Publicado em O Jornal da Tarde,26/12/1996
O brasileiro é tolerante?
Quando se olha para o quadro da desigualdade, costuma-se dizer que o brasileiro é um povo bastante tolerante. Somos os campeões da desigualdade. Ao mesmo tempo, detemos um "record" de pacifismo. São poucas as pessoas que se revoltam, dizem aqueles que nos comparam com os espanhóis, uruguaios e argentinos.
Examinando-se a questão com mais atenção, vemos que o quadro não é bem esse. Os dados sobre criminalidade e violência (que são formas de protesto e agressão ao próximo) dizem o contrário. A proporção de homicídios no Brasil dobrou nos últimos dez anos. Entre nós, mata-se mais do que em Nova York.
Os estudos sobre a tolerância costumam focalizar dois aspectos mais particulares da vida social: tolerância em relação à liberdade e à igualdade.
Aqui, a coisa de complica. A liberdade e igualdade são muito contraditórios. A sociedade democrática, ao alimentar o desejo pela igualdade, dizia Tocqueville corre o risco de destruir a liberdade. A busca insaciável da igualdade leva ao despotismo da maioria, ameaçando a liberdade.
Esse é o tipo do problema que tira o sono de qualquer um. é angustiante saber que temos de ceder liberdade para ter mais igualdade. Por outro lado, ninguém aceita aumentar a desigualdade para se chegar à liberdade.
Nos campos da liberdade e igualdade, é comum para as pessoas apoiarem os princípios gerais. Mas, quando se chega no terreno dos fatos específicos, a reação muda. Esse é o caso do pai que apóia a igualdade de direitos entre pessoas de raça diferente mas que não aceita ver sua filha branca passando o seu dote ao genro negro.
Costuma-se dizer que o brasileiro não tem preconceito. Mas os estudos mais refinados indicam que apenas 13% dos brancos estão nessa condição; cerca de 87% têm algum nível de preconceito ("O Racismo Cordial", Folha de S. Paulo, 25/06/95).
O respeito à liberdade do direito de uma pessoa expressar suas idéias não implica suprimir a crítica. A tolerância é boa para o sistema politico; beneficia a busca da verdade; é boa para os indivíduos. Ninguém duvida disso. Ao mesmo tempo é comum encontrar-se protestantes que condenam a pregação católica sob o argumento que, ao povo, deve ser revelada apenas a verdade - tomada como sinônimo de suas idéias.
A tolerância na sociedade requer instituições politicas tolerantes e comportamentos dos lideres também tolerantes (Michel Corbett, Political Tolerance, 1982). Mas quando se desce à realidade, a coisa muda. A Constituição Federal proíbe os preconceitos de raça, cor, religião, etc. (art 5º). O Brasil possui uma instituto anti-racismo (Lei 7.716, 5/1/89). Apesar disso, a tolerância nessas áreas está se revelando baixa, mesmo entre os que praticam o sincretismo de religião e de raça.

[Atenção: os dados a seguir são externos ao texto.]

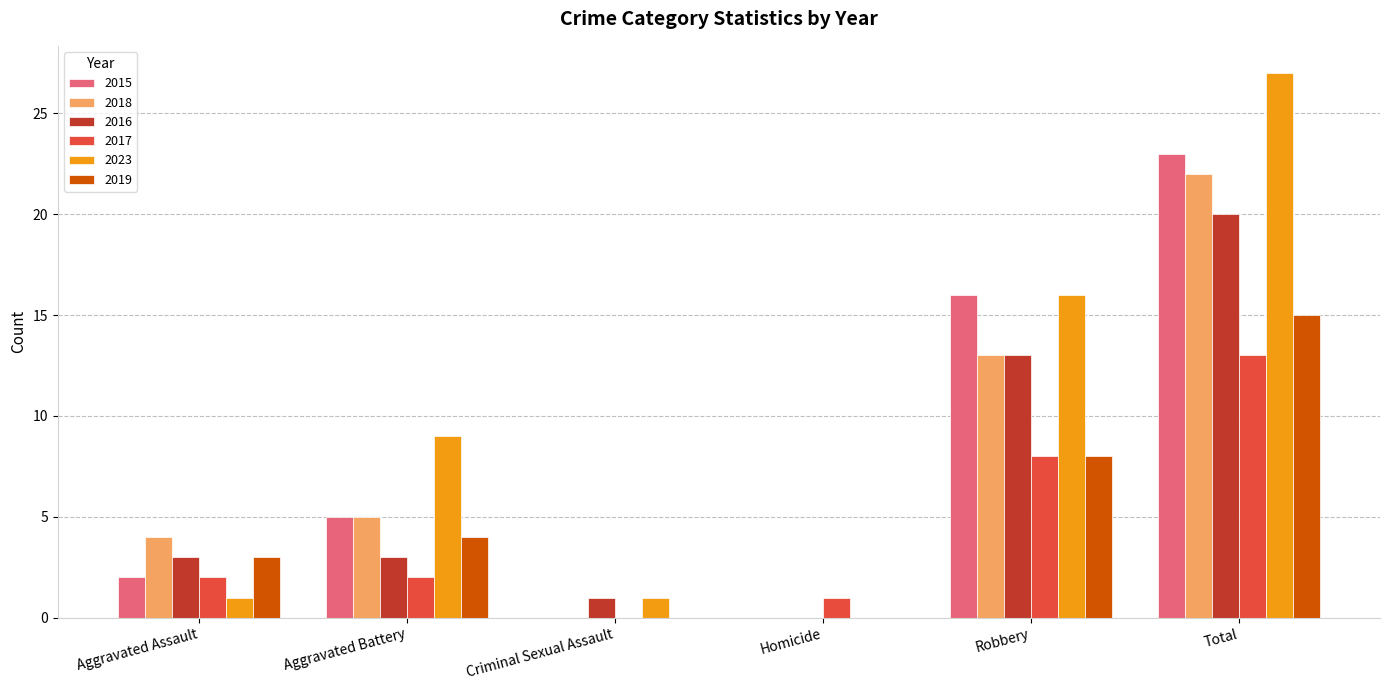

The value of 2015 at Robbery is 16. True or false?

True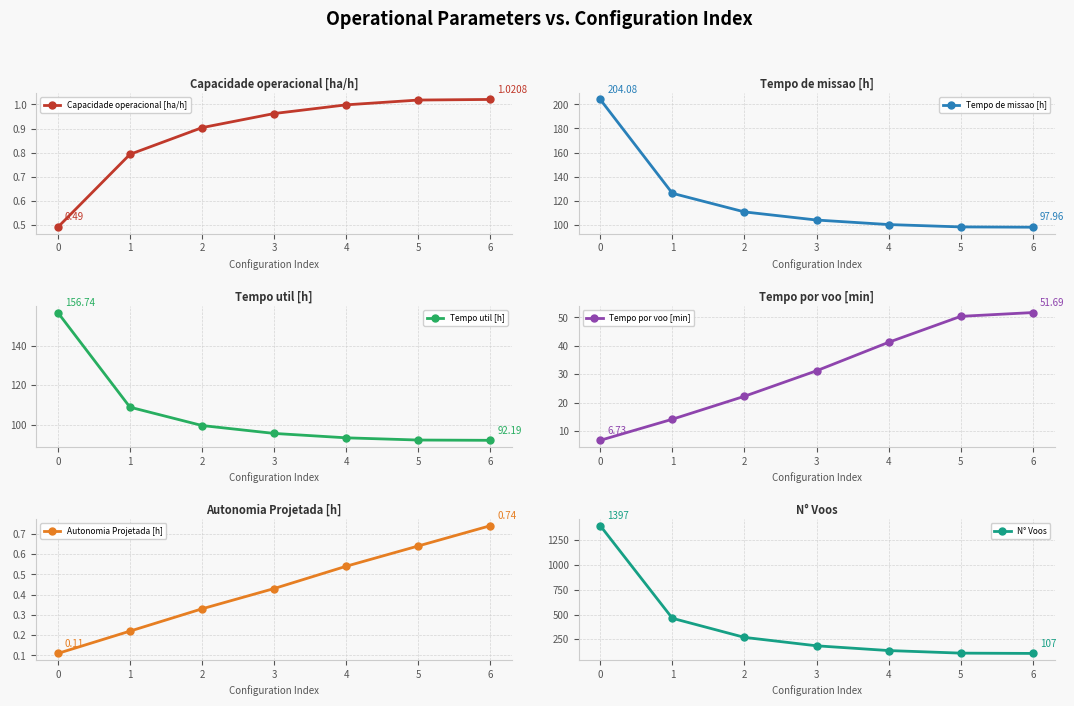

How many lines are shown in the chart?

6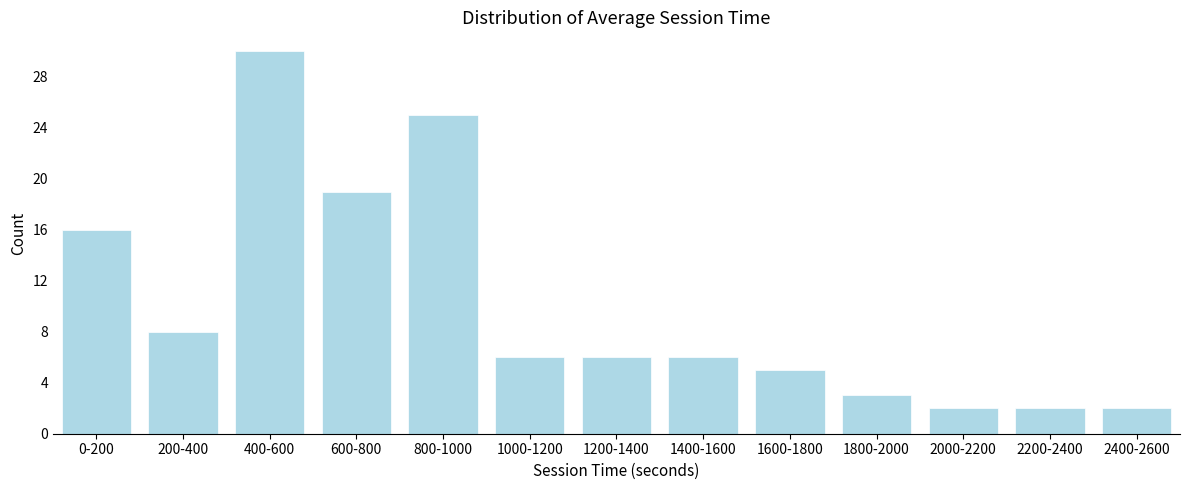

Reading left to right, transcribe all the data shown in this chart.

0-200=16	200-400=8	400-600=30	600-800=19	800-1000=25	1000-1200=6	1200-1400=6	1400-1600=6	1600-1800=5	1800-2000=3	2000-2200=2	2200-2400=2	2400-2600=2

A tolerância é mais alta entre as pessoas mais educadas. Mas, a literatura mostra que o determinante não é a escolarização. A educação dá uma segurança psicológica aos indivíduos. é essa segurança que tem um papel dominante na determinação da tolerância.

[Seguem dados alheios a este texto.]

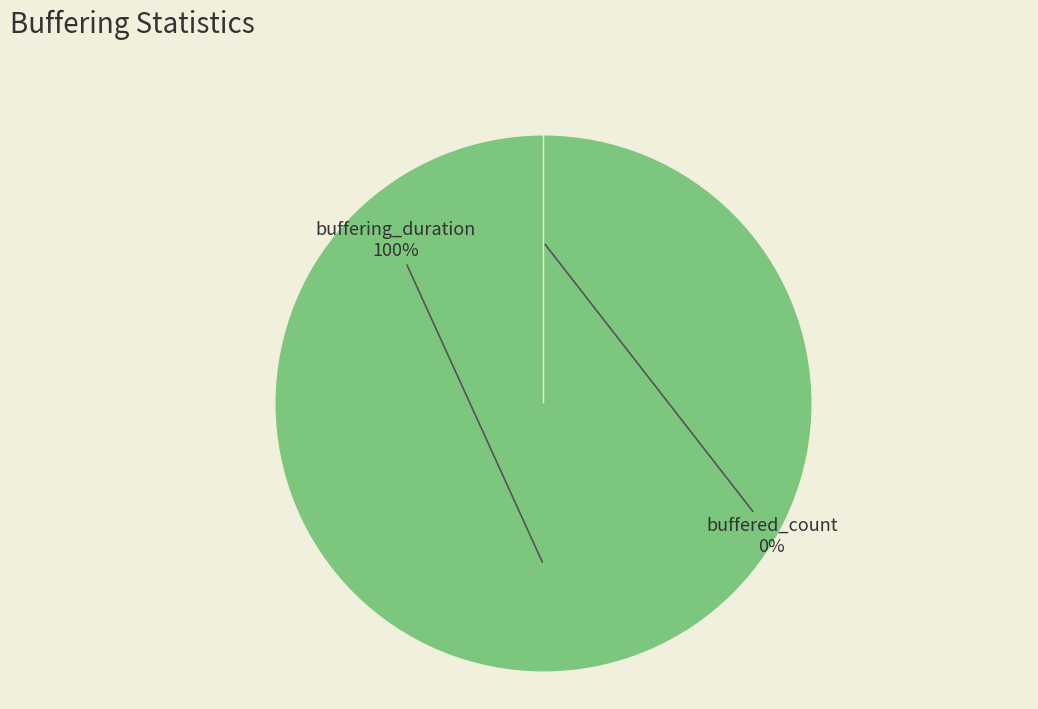

Rank the categories by value from lowest to highest.

buffered_count, buffering_duration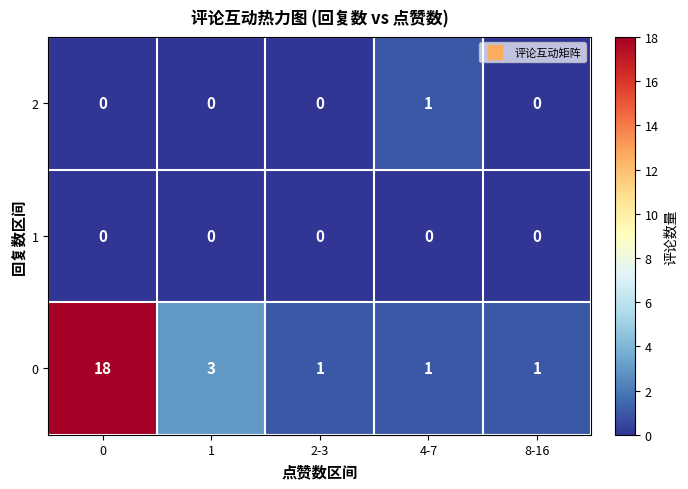

What is the total value across all series at 0?

18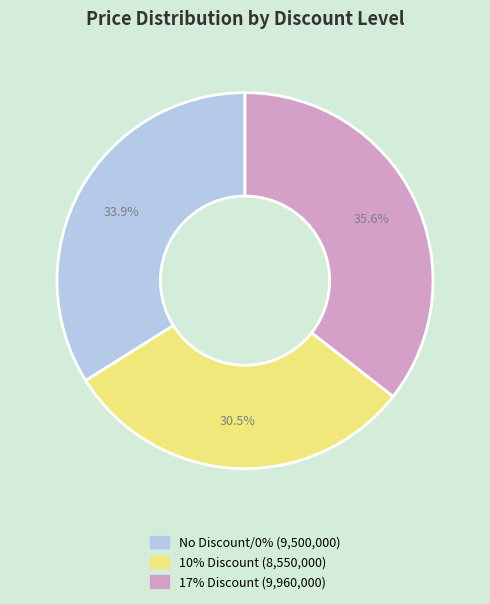

How many slices are in this pie chart?

3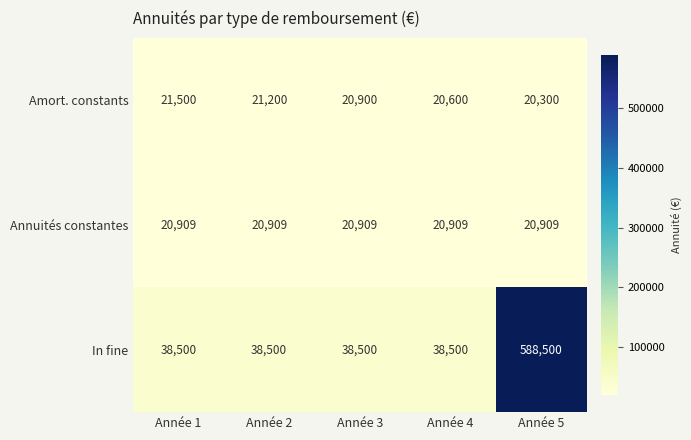

What value does the In fine series have at Année 3, to the nearest 10?

38500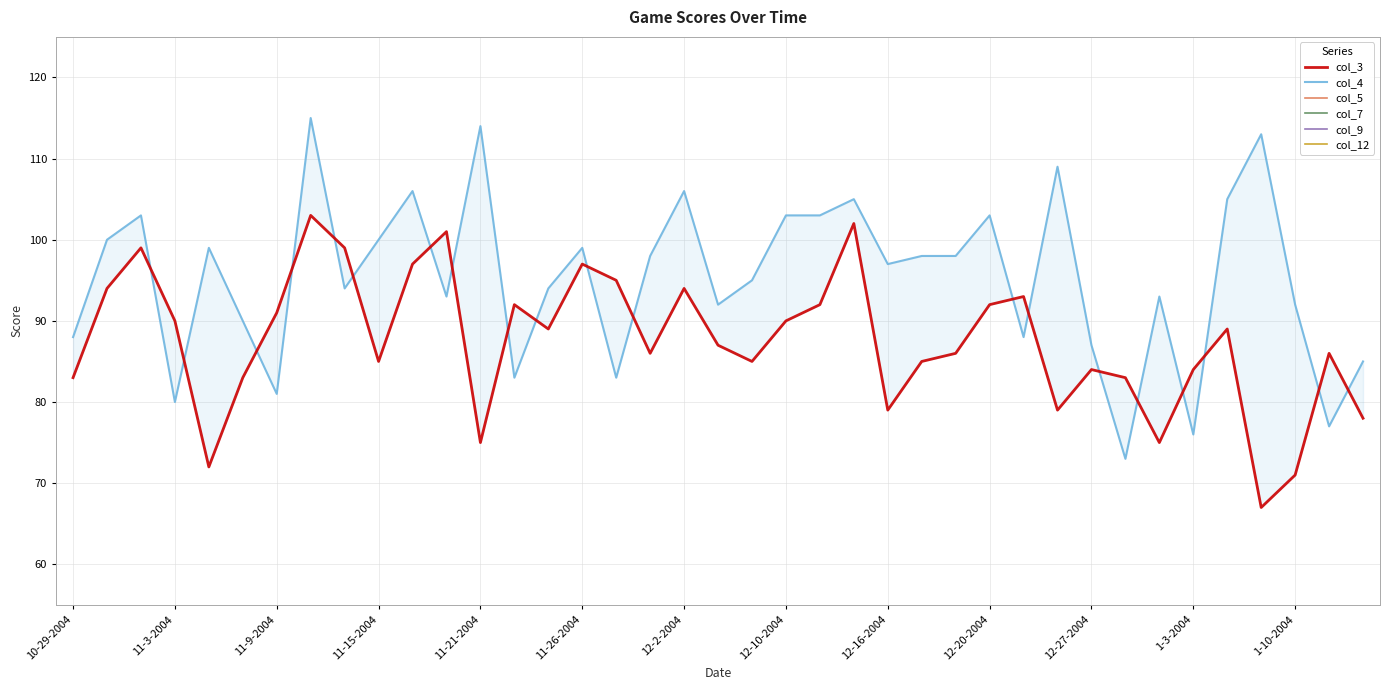

Where is col_7 nearest to the value 22?

17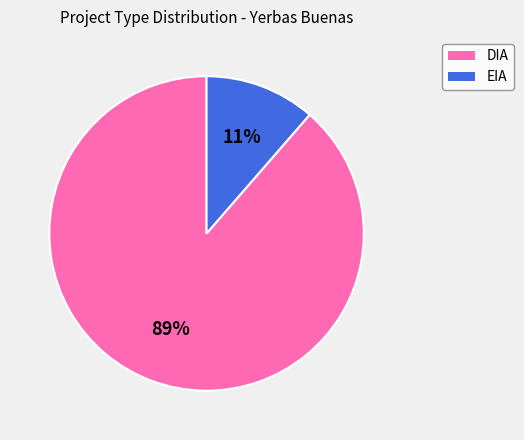

Do DIA and EIA together represent more than half of the pie?

Yes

Os estudos sobre a tolerância no Brasil estão apenas engatinhando. Sérgio Buarque de Holanda defendeu a tese segundo a qual a grande contribuição dos brasileiros à civilização ocidental é a cordialidade. Mas, os comportamentos velados nas questões racial e religiosa, a criminalidade e a violência urbanas, a agressividade absurda demonstrada no futebol, trânsito e forrós fazem a gente pensar e repensar a questão. Parece que o brasileiro já foi mais tolerante e entra agora numa nova era. Será interessante acompanhar esse assunto ao longo do tempo.